● What to work on
Your response should consist solely of the lines from the one containing "BİZE ULAŞIN" through the final line of the entries, repeated exactly.

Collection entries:
....

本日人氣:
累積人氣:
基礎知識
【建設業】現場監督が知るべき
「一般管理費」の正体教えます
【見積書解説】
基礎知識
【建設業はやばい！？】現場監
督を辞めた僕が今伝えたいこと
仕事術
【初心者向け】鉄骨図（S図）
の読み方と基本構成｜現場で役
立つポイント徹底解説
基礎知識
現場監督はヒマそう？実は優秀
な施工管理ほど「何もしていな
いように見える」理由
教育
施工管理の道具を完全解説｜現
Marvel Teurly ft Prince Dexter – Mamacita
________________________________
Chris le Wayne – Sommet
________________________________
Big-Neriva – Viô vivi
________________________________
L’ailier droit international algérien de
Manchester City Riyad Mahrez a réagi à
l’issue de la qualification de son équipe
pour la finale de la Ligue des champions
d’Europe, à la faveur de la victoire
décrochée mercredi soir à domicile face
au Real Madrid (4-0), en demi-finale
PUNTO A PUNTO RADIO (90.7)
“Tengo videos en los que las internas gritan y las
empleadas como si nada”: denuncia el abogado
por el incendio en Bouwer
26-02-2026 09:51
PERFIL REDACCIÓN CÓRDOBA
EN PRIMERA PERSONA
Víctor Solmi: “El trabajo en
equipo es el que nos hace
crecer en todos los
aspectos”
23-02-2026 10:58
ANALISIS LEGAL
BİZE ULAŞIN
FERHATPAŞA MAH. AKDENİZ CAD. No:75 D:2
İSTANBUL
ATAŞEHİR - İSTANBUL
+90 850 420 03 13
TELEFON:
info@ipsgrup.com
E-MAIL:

....

● Your solution
BİZE ULAŞIN
FERHATPAŞA MAH. AKDENİZ CAD. No:75 D:2
İSTANBUL
ATAŞEHİR - İSTANBUL
+90 850 420 03 13
TELEFON:
info@ipsgrup.com
E-MAIL:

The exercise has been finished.